5-3) For the Invasive sealant:
- Fluid composites called “flow”, – Filled – Adhesive.
6-) Operating protocol:
- Professional cleaning of dental surfaces: in order to improve sealant retention.
- Brushing with toothpaste
- Abrasive prophylactic paste
- Sono-abrasion: ultrasound.
- Alumina oxide air abrasion.
- Fissurotomy: mechanical opening of the groove with a burr
- Absence of dentin lesions
- Widens the furrow and facilitates: – etching, – penetration of sealants
- Improves sealant retention
- Recommended by many authors (Terrié et al. 2000)
- Fissurotomy is recommended in the case of brown or questionable furrows
“Invasive Sealants”.
- Isolation ++: conditions adhesion and ensures non-saliva contamination.
- Salivary rolls,
- Operating field,
- 37% phosphoric acid mordant
- Gel or liquid, • 30s to 40s, 15s for immature teeth,
- Wide etching, cusp slopes,
- Elimination of 95% of cariogenic bacteria,
- H2O rinse and air dry
- Rinse for 20s to 30s,
- Chalky white appearance: demineralization,
- Importance of non-saliva contamination.
- Adhesive
- Invasive sealants
- polymerization;
- Installation of the sealant.
- Tip diameter,
- Slow injection, avoid excess and bubbles,
- “Shake” the sealant on the furrow (probe, brush) to ensure its penetration.
- Installation of the sealant.
- Polymerization of the sealant; wait 20 seconds before polymerization to allow it to penetrate into the grooves, pits and cracks.

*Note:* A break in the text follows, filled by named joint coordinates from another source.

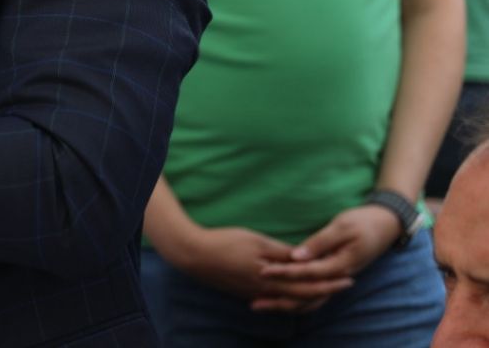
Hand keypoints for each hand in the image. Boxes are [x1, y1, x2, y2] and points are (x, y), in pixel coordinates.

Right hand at [173, 226, 352, 311]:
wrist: (195, 255)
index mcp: (272, 278)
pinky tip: (295, 295)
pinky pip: (276, 301)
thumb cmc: (225, 243)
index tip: (348, 277)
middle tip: (345, 285)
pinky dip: (291, 300)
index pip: (308, 284)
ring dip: (310, 298)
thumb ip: (281, 253)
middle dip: (326, 291)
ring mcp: (256, 294)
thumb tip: (304, 259)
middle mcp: (267, 291)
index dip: (330, 282)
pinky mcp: (246, 293)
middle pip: (303, 297)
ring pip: (290, 303)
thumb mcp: (256, 241)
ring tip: (325, 291)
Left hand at [254, 204, 399, 310]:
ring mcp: (338, 277)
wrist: (385, 226)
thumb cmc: (362, 222)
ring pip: (310, 293)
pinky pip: (314, 287)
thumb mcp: (341, 228)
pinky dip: (297, 291)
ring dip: (286, 297)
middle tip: (255, 293)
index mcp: (341, 265)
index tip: (263, 271)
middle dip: (281, 292)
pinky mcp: (334, 273)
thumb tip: (296, 256)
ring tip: (262, 298)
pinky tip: (279, 289)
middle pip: (307, 289)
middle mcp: (339, 276)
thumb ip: (320, 243)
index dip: (285, 272)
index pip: (308, 273)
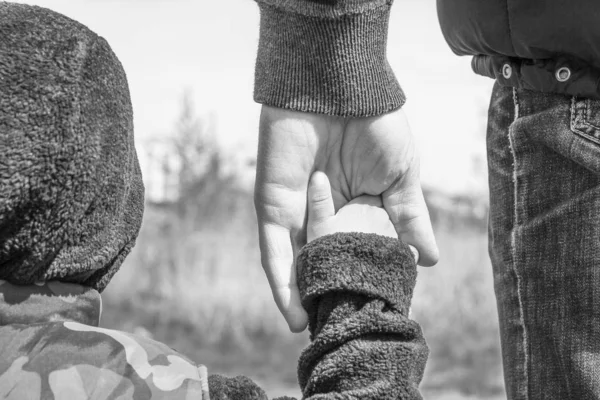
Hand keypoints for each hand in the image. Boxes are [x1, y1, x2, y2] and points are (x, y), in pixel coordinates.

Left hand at [254, 105, 437, 331]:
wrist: (339, 86)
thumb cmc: (375, 123)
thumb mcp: (401, 176)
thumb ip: (409, 217)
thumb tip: (428, 259)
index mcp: (355, 206)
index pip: (356, 251)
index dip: (362, 278)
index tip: (372, 309)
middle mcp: (323, 212)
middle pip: (323, 261)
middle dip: (327, 293)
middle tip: (337, 329)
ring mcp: (296, 211)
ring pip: (295, 264)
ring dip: (299, 298)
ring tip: (311, 331)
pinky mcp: (273, 205)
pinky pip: (274, 250)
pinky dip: (281, 280)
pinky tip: (292, 310)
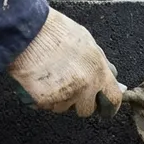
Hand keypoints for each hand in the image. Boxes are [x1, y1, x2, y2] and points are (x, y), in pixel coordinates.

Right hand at [7, 8, 122, 117]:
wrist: (28, 32)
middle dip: (79, 103)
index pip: (113, 99)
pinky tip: (38, 80)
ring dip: (58, 99)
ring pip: (64, 109)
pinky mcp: (45, 101)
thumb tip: (115, 81)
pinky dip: (41, 98)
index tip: (106, 111)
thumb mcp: (87, 43)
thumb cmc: (55, 31)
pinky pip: (45, 106)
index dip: (109, 107)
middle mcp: (85, 86)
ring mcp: (65, 95)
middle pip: (86, 110)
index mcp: (98, 71)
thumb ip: (102, 65)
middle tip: (68, 86)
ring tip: (50, 77)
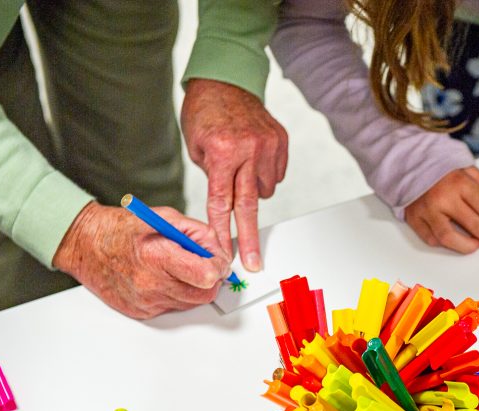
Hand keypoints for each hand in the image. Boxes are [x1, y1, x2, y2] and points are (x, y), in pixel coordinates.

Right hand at [53, 202, 230, 318]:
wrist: (85, 245)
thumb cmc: (121, 229)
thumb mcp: (164, 217)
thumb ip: (198, 233)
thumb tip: (220, 250)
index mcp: (158, 257)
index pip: (207, 275)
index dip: (219, 267)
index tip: (217, 260)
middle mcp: (152, 284)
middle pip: (204, 294)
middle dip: (210, 279)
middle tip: (202, 264)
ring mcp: (146, 301)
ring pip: (190, 303)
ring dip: (192, 287)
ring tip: (177, 268)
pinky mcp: (142, 312)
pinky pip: (172, 307)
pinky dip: (175, 294)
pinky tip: (161, 278)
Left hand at [181, 78, 288, 271]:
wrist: (226, 81)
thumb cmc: (204, 114)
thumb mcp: (197, 147)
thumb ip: (214, 178)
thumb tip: (227, 208)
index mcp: (223, 152)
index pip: (222, 202)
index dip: (222, 231)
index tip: (224, 253)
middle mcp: (249, 149)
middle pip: (250, 205)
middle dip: (249, 237)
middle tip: (253, 262)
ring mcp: (269, 145)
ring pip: (264, 190)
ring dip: (252, 189)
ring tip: (239, 169)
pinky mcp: (281, 142)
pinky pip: (275, 174)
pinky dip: (263, 174)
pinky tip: (252, 159)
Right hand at [404, 167, 478, 259]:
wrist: (406, 162)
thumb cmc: (439, 167)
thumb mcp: (467, 168)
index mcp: (459, 183)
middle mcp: (443, 198)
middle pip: (475, 227)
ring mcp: (427, 211)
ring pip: (450, 239)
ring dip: (469, 246)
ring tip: (478, 244)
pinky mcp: (414, 219)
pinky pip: (432, 240)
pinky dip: (446, 243)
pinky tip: (455, 238)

RQ: There are “Photochromatic Sealants” which allow you to clearly visualize their adaptation.
- Sealant control
- Retention: by the passage of a probe.
- Checking the occlusion.
7- ) Follow-up:
The follow-up interval for people with a high individual caries risk should not exceed 12 months, but if there was any doubt during the protocol about isolation or other issues, a check-up at 6 months is required.
Favorable prognosis:
- Respect the instructions;
- Respect and rigor of the operating protocol;
- Retention rate: 67% at 5 years Periodic renewal required;
- Regular check-ups between 6 and 12 months;
- Association with topical fluoridations;
- Compliance with oral hygiene rules;
- Food risk management.
- Sealant and fluoride varnish:
According to several studies, it appears that the application of sealant combined with the concomitant application of fluoride varnish, preserved the molars free for longer, and, together with good hygiene, constituted optimal protection against carious pathology.
Conclusion :
In the contemporary medical approach to dentistry, prevention takes an important place and constitutes the main axis of Pediatric Dentistry.

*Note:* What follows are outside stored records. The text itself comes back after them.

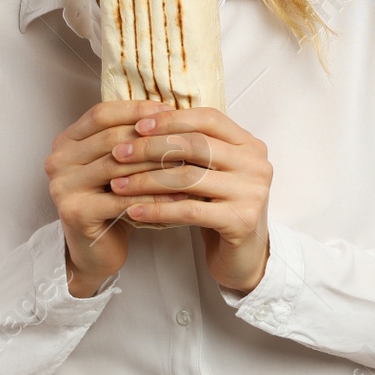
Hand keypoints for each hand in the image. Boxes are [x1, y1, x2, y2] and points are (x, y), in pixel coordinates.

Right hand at [44, 99, 190, 296]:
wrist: (95, 251)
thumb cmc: (112, 202)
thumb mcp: (118, 164)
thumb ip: (130, 137)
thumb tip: (172, 110)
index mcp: (66, 141)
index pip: (102, 113)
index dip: (136, 109)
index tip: (170, 111)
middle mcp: (58, 160)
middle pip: (111, 137)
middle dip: (151, 137)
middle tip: (185, 138)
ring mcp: (62, 186)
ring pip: (118, 166)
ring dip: (156, 165)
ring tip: (188, 164)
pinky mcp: (75, 212)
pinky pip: (122, 199)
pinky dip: (153, 196)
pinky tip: (179, 197)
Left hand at [108, 106, 272, 292]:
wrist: (243, 255)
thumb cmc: (220, 208)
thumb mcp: (211, 173)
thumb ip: (193, 149)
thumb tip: (143, 125)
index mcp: (250, 145)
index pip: (208, 119)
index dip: (172, 119)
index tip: (138, 126)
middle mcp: (256, 164)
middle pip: (196, 145)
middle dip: (152, 148)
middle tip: (119, 153)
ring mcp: (252, 193)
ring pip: (189, 178)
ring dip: (147, 180)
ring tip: (118, 184)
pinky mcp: (241, 221)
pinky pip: (189, 211)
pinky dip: (157, 210)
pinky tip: (133, 210)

Immature permanent teeth are therefore at the center of prevention strategies in order to preserve their tissue and cellular integrity. Sealing the grooves, pits, and fissures of the first and second permanent molars is a simple, quick, and effective technique in preventing occlusal caries. However, it must be carried out rigorously in terms of indications, protocol, and follow-up in order to optimize its protective effect.
In no case should this procedure neglect other means of preventing carious lesions . The practitioner must make the child and their parents aware of the need to maintain oral hygiene, food hygiene and check-ups in order to ensure the durability of the seal and dental structures.

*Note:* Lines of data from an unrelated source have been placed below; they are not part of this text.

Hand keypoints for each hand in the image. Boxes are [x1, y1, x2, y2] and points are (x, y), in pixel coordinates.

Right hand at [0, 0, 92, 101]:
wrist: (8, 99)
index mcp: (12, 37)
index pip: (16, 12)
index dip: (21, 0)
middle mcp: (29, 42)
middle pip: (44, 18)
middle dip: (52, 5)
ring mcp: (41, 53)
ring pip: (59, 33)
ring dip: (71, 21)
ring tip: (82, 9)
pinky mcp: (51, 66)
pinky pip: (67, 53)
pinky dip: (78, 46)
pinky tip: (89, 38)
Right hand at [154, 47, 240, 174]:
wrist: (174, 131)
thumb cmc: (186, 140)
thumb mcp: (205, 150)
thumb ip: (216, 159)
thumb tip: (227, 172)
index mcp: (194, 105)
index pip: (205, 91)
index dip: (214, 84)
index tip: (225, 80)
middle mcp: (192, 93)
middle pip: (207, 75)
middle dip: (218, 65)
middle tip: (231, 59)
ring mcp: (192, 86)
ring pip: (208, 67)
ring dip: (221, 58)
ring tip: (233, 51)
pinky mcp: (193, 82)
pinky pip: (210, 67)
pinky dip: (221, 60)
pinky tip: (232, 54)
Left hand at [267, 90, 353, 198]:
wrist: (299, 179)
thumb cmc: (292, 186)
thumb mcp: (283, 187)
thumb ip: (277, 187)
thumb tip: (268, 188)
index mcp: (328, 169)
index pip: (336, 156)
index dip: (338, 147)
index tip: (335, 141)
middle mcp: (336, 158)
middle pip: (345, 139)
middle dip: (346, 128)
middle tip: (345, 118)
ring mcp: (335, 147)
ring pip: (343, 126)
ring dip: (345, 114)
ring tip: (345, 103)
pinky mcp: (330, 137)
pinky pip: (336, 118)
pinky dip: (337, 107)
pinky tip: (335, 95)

Sealing of furrows, pits and fissures
Wisdom teeth can cause infections if not removed in time.
Dental crowns protect teeth weakened by cavities or fractures.
Inflamed gums can be a sign of gingivitis or periodontitis.
Clear aligners discreetly and comfortably correct teeth.
Modern dental fillings use biocompatible and aesthetic materials.
Interdental brushes remove food debris between teeth.
Adequate hydration helps maintain healthy saliva, which is essential for dental health.